- **Testo fornito**
Pedane semoventi, mappe in 3D e 33 tra attori e ballerini nel musical “I Promessi sposi”

Pedane semoventi, mappe in 3D e 33 tra attori e ballerini nel musical “I Promessi sposi”

Pedane semoventi, mappe in 3D e 33 tra attori e ballerini sono stati gli ingredienti del musical “I Promessi sposi. Amore e Provvidenza”. Lo spettacolo ha trascinato in ogni suo momento il numeroso pubblico presente grazie anche alle soluzioni sceniche sempre originali e contestualizzate con lo svolgersi della narrazione. La regia di Alessandro Incognito ha proceduto per quadri, sezionando l’opera di Alessandro Manzoni, iniziando con il celebre incontro con i bravi di Don Abbondio che nel caso specifico è arrivato dal mezzo della platea. Poi le scene della peste a Milano, il castello dell’Innominato, il braccio del lago di Como rivissuti attraverso i colori e la profondità del 3D. Le coreografie sorprendenti, curate da Erika Spagnolo, e le tracce musicali di Lilla Costarelli hanno completato un affresco che non tradito lo spirito dell’opera e le attese degli spettatori. Il palcoscenico del “Garibaldi” è stato forse troppo angusto per 33 protagonisti che hanno comunque dimostrato grande professionalità e non si sono fatti condizionare più di tanto.

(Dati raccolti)
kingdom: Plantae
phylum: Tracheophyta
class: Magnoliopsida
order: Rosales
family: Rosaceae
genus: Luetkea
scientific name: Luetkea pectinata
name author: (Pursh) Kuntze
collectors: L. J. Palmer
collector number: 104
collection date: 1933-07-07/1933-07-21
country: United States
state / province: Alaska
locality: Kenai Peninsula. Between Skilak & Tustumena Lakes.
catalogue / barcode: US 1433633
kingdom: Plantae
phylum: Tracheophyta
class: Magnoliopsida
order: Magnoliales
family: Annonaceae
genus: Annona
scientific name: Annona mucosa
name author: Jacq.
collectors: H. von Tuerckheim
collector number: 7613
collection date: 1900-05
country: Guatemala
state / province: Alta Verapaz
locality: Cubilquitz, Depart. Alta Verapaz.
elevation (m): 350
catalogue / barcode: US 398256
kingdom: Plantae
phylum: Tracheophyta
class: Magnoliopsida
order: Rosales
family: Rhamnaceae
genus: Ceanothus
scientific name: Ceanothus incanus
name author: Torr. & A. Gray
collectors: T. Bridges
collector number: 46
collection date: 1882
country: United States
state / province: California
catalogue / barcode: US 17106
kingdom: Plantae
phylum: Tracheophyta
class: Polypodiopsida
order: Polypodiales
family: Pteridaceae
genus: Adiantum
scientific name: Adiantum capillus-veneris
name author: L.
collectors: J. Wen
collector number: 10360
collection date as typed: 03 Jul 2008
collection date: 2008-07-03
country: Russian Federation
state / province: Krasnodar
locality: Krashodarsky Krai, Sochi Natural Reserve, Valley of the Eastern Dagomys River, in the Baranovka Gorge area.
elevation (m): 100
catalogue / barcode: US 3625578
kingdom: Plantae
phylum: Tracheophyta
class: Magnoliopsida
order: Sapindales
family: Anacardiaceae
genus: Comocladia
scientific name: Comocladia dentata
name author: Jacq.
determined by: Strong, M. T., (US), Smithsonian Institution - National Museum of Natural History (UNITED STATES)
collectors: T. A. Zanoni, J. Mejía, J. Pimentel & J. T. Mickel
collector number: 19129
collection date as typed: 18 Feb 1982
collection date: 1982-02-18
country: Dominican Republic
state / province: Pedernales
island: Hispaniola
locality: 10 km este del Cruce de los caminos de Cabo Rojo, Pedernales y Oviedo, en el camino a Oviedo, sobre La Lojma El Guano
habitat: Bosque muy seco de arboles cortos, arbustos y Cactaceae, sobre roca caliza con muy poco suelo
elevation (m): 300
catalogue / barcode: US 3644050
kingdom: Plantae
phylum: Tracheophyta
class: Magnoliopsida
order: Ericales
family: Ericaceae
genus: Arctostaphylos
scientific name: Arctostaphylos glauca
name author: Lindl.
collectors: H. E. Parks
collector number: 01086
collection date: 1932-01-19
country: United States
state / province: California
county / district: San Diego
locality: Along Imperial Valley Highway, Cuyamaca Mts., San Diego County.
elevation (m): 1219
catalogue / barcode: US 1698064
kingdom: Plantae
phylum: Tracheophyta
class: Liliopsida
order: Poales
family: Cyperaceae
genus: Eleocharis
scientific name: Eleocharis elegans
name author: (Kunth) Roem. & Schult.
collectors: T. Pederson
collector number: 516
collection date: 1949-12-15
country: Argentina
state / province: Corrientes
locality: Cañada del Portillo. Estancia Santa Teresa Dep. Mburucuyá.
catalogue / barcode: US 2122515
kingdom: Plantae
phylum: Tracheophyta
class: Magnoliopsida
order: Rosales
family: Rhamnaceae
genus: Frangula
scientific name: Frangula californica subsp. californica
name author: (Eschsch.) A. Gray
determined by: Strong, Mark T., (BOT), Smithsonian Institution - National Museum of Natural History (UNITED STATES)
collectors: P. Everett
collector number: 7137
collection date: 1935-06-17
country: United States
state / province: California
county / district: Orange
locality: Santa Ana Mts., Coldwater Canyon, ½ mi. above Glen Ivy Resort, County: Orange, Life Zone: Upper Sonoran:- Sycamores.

- **Dettagli del compito**
Rispondi a queste domande sulla recensione del musical.
(a) Chi ha curato la regia dello spettacolo?
(b) Chi ha curato le coreografie?
(c) Quale palcoscenico viene giudicato forse troppo angusto per i protagonisti?

- **Soluzione proposta**
(a) Alessandro Incognito.
(b) Erika Spagnolo.
(c) Il palcoscenico del "Garibaldi".